From the entries below, please output exactly the lines starting at the one containing "- Paimonデータをクエ" and ending at the one containing "- View File", both included.

=== Working data ===

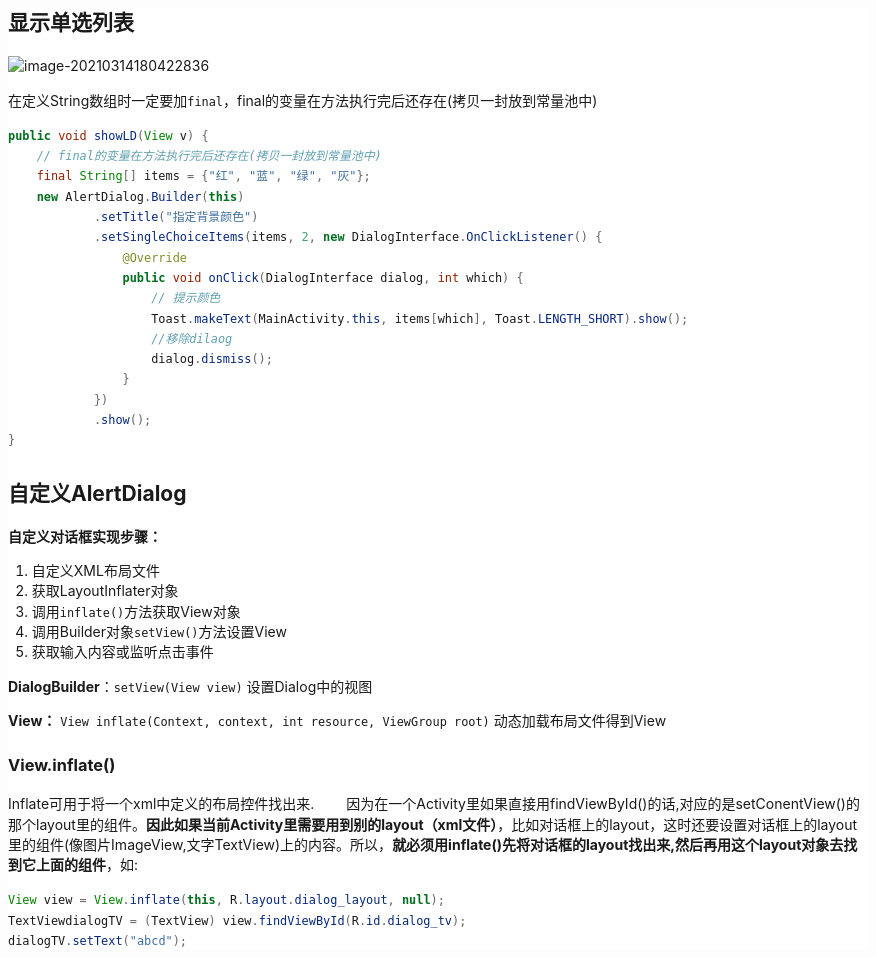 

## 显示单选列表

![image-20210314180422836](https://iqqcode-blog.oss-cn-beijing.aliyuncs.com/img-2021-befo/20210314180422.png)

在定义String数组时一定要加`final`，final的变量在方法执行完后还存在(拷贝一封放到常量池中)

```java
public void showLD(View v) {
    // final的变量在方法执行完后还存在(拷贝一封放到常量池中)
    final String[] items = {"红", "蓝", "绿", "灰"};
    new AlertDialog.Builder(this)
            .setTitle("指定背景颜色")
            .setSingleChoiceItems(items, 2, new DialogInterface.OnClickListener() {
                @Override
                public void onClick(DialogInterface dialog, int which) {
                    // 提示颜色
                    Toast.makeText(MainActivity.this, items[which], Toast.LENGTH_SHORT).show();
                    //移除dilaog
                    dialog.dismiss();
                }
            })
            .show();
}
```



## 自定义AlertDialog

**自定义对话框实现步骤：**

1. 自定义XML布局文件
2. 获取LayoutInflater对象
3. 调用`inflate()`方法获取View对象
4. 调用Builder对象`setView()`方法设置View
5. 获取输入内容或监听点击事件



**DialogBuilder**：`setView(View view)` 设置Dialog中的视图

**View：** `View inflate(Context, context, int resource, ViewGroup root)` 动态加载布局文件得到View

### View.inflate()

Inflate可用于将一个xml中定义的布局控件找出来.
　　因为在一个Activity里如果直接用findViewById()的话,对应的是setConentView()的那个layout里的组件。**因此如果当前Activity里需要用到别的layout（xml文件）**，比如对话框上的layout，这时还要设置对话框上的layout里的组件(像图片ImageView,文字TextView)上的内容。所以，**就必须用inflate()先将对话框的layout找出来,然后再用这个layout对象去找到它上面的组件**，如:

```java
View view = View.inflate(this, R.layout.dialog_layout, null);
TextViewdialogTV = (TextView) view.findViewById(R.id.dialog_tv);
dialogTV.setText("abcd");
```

===
=== Working data ===

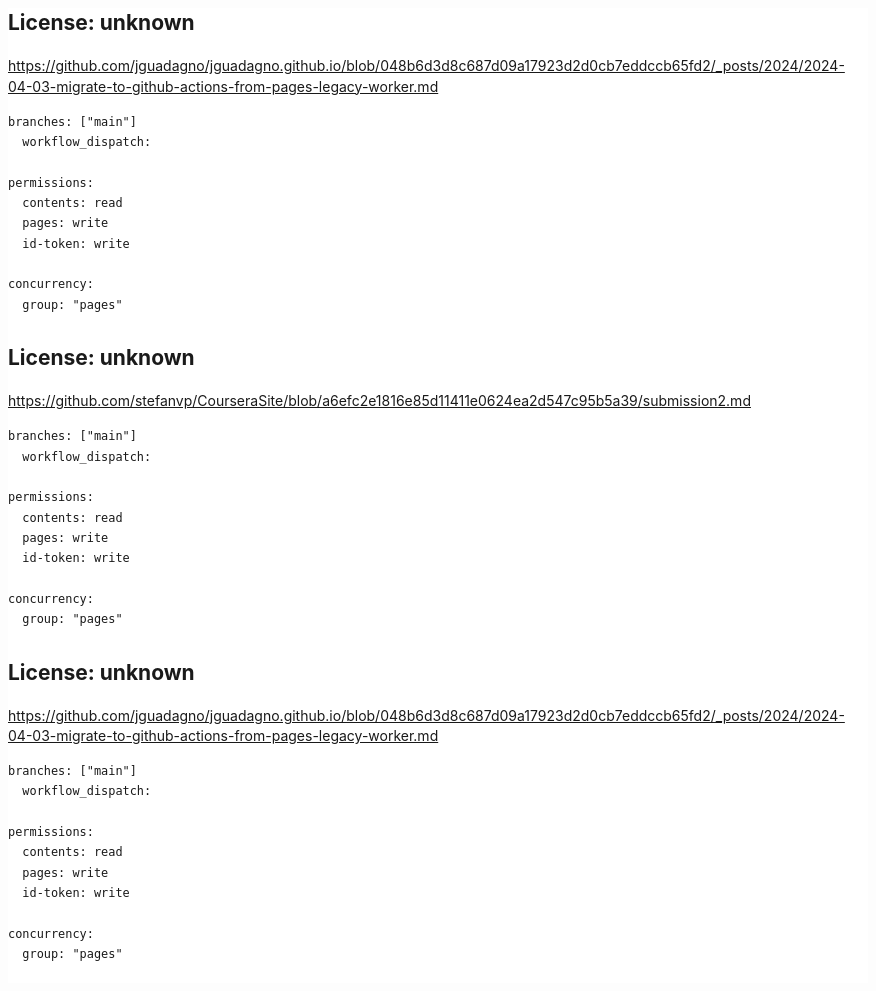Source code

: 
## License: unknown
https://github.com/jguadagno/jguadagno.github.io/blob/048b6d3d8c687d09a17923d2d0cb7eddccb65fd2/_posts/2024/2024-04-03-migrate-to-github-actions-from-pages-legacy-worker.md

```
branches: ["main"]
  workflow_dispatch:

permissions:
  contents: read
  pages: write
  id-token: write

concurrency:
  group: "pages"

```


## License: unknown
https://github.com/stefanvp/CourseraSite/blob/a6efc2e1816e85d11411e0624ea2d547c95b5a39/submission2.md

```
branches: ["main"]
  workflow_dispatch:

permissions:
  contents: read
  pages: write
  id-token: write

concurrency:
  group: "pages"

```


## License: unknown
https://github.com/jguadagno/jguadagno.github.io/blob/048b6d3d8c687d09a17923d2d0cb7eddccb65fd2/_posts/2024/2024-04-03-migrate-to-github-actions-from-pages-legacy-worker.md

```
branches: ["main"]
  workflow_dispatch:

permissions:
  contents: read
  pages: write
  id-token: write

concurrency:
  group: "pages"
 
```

===
=== Working data ===

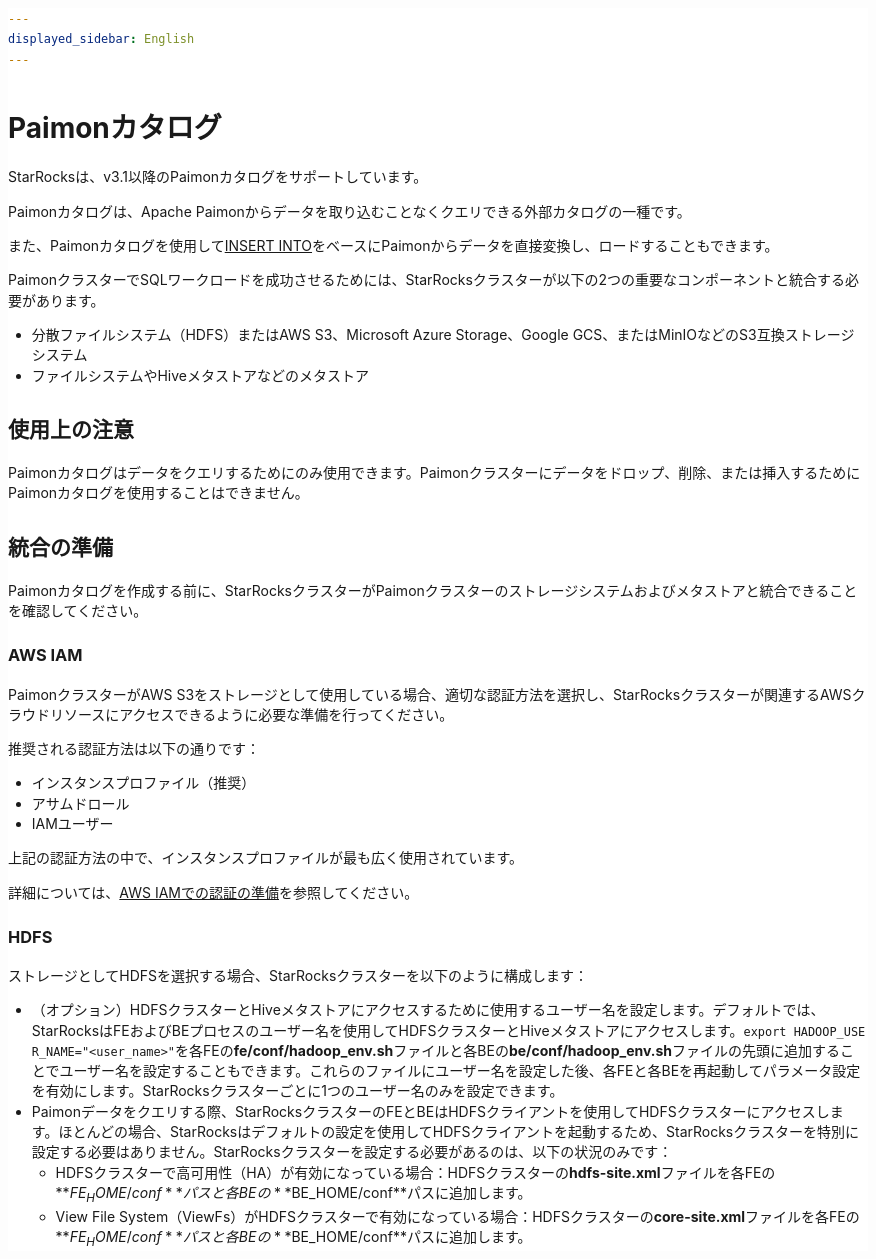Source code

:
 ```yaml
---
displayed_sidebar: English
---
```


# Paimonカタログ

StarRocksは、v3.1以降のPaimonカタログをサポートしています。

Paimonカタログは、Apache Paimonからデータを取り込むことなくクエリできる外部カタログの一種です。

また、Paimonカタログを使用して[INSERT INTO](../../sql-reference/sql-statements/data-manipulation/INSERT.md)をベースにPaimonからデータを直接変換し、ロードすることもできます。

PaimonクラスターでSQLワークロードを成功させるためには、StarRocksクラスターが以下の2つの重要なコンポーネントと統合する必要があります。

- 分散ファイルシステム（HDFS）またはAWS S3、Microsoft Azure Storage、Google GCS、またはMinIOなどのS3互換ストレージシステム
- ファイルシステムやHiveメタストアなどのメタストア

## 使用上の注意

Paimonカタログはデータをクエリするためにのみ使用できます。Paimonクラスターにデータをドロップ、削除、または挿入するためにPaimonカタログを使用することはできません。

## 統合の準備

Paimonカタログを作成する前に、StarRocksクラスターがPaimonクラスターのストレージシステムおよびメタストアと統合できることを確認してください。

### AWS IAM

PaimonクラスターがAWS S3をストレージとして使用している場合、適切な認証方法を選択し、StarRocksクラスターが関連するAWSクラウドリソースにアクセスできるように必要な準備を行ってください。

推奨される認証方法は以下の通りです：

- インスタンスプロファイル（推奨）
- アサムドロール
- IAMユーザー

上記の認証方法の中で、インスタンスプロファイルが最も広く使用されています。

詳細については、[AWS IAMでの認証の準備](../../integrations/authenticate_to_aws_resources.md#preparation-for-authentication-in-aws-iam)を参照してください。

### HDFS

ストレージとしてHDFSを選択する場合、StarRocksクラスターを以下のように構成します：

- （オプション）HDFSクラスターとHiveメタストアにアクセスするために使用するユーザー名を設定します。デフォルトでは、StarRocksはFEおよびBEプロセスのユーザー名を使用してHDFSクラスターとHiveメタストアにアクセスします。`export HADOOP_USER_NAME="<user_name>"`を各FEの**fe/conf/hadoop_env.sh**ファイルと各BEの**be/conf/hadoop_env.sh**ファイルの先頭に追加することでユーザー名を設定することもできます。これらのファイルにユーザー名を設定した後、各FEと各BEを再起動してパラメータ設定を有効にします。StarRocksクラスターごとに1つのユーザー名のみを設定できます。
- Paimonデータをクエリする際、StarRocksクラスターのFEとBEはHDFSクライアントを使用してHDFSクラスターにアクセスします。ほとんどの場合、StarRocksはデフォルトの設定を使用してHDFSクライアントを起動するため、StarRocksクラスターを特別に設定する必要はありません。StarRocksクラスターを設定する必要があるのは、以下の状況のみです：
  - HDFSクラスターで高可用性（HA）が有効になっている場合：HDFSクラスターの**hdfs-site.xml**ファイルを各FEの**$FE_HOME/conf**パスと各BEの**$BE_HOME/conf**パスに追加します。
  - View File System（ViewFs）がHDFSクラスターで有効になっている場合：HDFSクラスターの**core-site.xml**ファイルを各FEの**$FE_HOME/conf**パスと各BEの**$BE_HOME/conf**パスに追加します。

===

# Reply
- Paimonデータをクエリする際、StarRocksクラスターのFEとBEはHDFSクライアントを使用してHDFSクラスターにアクセスします。ほとんどの場合、StarRocksはデフォルトの設定を使用してHDFSクライアントを起動するため、StarRocksクラスターを特別に設定する必要はありません。StarRocksクラスターを設定する必要があるのは、以下の状況のみです：
  - HDFSクラスターで高可用性（HA）が有効になっている場合：HDFSクラスターの**hdfs-site.xml**ファイルを各FEの**$FE_HOME/conf**パスと各BEの**$BE_HOME/conf**パスに追加します。
  - View File System（ViewFs）がHDFSクラスターで有効になっている場合：HDFSクラスターの**core-site.xml**ファイルを各FEの**$FE_HOME/conf**パスと各BEの**$BE_HOME/conf**パスに追加します。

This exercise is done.